Tâche demandée 1 = Pouvez-vous réécrire sous forme de liste JSON de chaînes, une chaîne par ligne et sans les lignes vides, les lignes fournies ci-dessous qui vont de celle contenant « Question: The images » jusqu'à celle contenant « Answer: (A) », toutes deux incluses ?

● ● ● ● ● ● ●

Cet affrontement entre le scientifique et le magicien brille d'abord par la très grande qualité de son passionnant récit : très bien rythmé, sans temps mort, il organise avec une rigueur implacable une irrésistible montée de la tension, qui culmine dans les époustouflantes dernières séquences (l'asile et le train). La réalisation de Tourneur est formidable de finesse et de rigueur : discrète et élégante lorsqu'elle accompagne la progression de l'enquête, elle devient prodigieuse et virtuose lors des manifestations surnaturelles. Les premières scènes fantastiques (le couloir de l'hôtel...) sont typiques d'un film comme La féline : grâce à l'utilisation extrêmement soignée de la bande-son (musique, bruit insolite, silences...) et à un découpage très travaillé, Jacques Tourneur parvient à créer une atmosphère très angoissante sans montrer aucune image de monstre ou de violence. Plus le film avance, plus les apparitions démoniaques deviennent explicites : on n'oubliera pas de sitôt l'incroyable séquence durant laquelle Holden est poursuivi par un gigantesque monstre invisible dans une forêt nocturne. Mais, si le monstre apparaît bien dans le film (dans le saisissant prologue et à la toute fin), il semble que ce soit un choix de la production allant contre la volonté de Tourneur qui ne souhaitait pas recourir à des effets spéciaux. Pourtant, les apparitions de démon monumental sont assez réussies, à part quelques gros plans sur le visage.

● ● ● ● ● ● ●

Tâche demandée 2 = Les affirmations suivantes concordent-elles avec la critique du film ci-dessus ? Répondez par oui ou non en citant chaque fois les mots décisifs du texte. (a) La réalisation de Tourneur devient virtuose lors des manifestations surnaturelles. (b) Tourneur voulait utiliser des effets spéciaux pour montrer le monstre. (c) Le monstre n'apparaît qu'à la toute fin du film.

Lignes fournies =
● ● ● ● ● ● ●

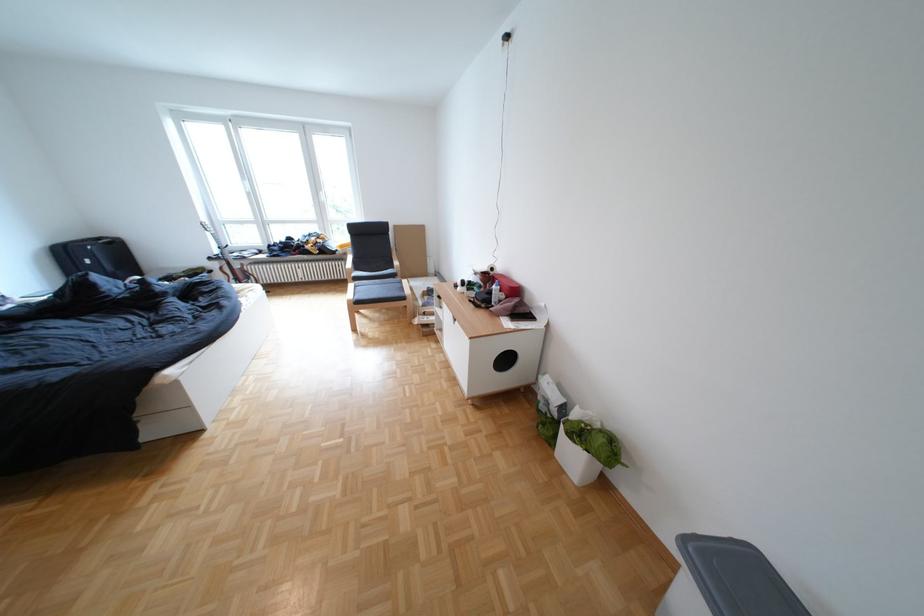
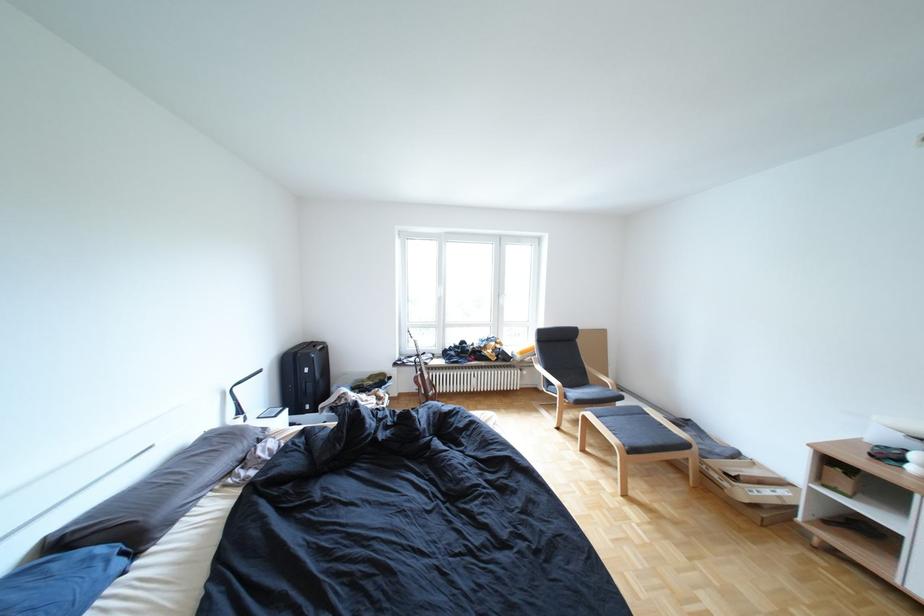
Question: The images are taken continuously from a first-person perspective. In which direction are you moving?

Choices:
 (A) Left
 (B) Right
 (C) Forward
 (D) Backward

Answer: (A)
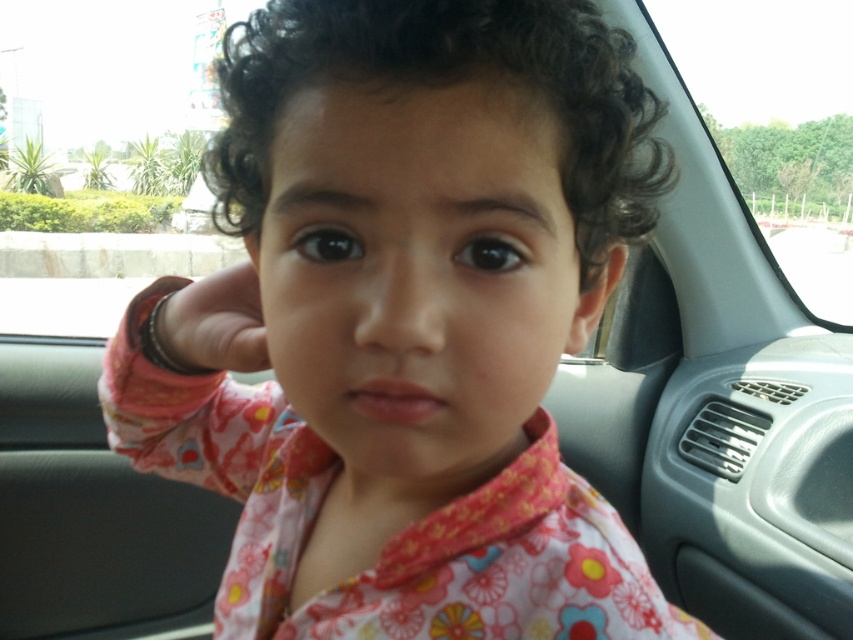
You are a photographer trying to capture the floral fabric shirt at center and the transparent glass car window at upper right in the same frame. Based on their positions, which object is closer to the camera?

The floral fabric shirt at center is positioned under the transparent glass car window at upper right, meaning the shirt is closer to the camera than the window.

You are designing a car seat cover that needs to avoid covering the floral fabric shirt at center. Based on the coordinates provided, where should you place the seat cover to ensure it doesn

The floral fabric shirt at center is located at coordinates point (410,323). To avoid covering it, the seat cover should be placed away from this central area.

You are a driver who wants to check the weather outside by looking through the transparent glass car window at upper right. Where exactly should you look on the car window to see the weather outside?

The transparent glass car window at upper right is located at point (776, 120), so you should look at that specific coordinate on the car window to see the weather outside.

● ● ● ● ● ● ●

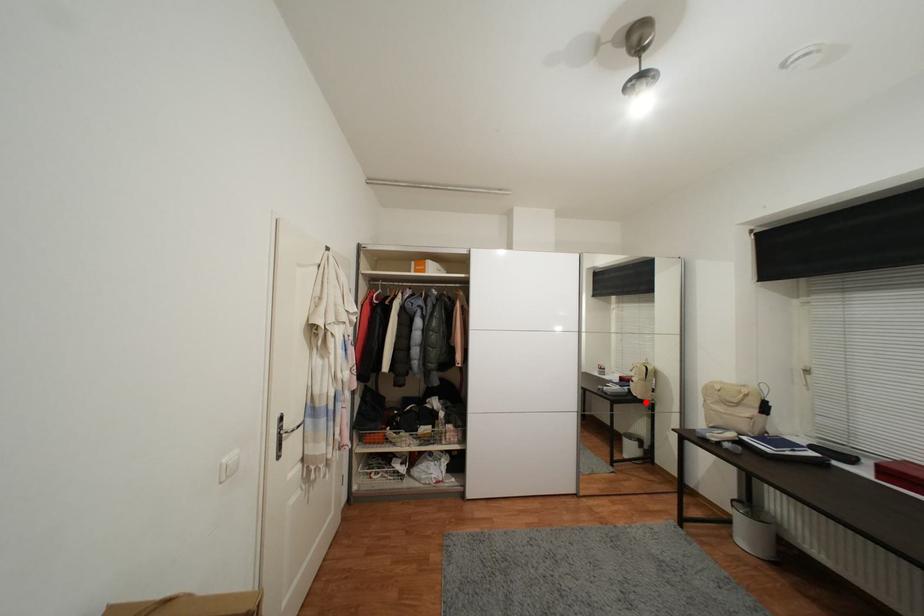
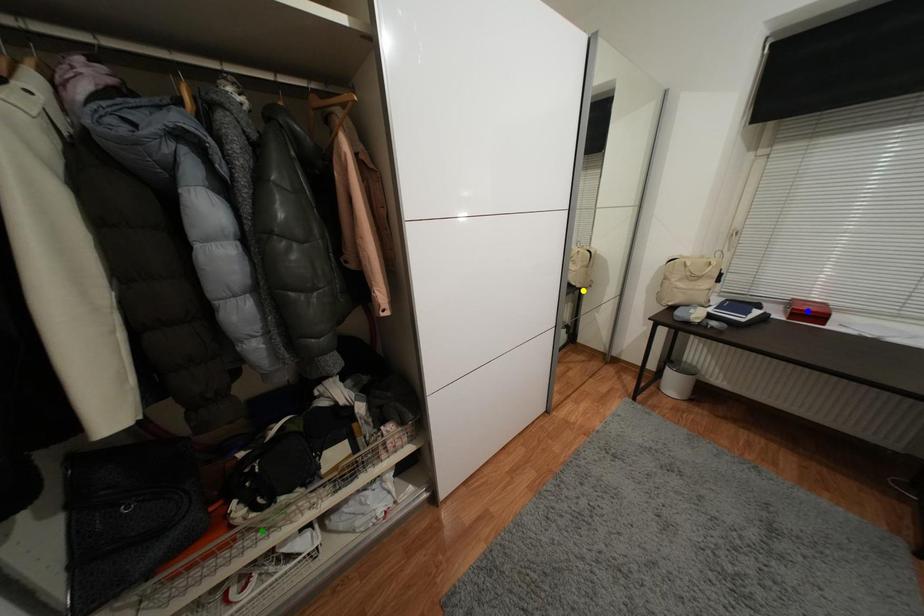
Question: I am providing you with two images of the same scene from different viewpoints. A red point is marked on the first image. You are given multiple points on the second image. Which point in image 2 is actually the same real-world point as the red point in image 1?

● ● ● ● ● ● ●

Résultat 1 =
[
  "Question: The images are taken continuously from a first-person perspective. In which direction are you moving?",
  "Choices:",
  " (A) Left",
  " (B) Right",
  " (C) Forward",
  " (D) Backward",
  "Answer: (A)"
]

Résultat 2 =
(a) Oui : « elle devient prodigieuse et virtuose lors des manifestations surnaturelles ».
(b) Non : « la volonté de Tourneur qui ne souhaitait pas recourir à des effets spéciaux ».
(c) Non : « dans le saisissant prologue et à la toute fin ».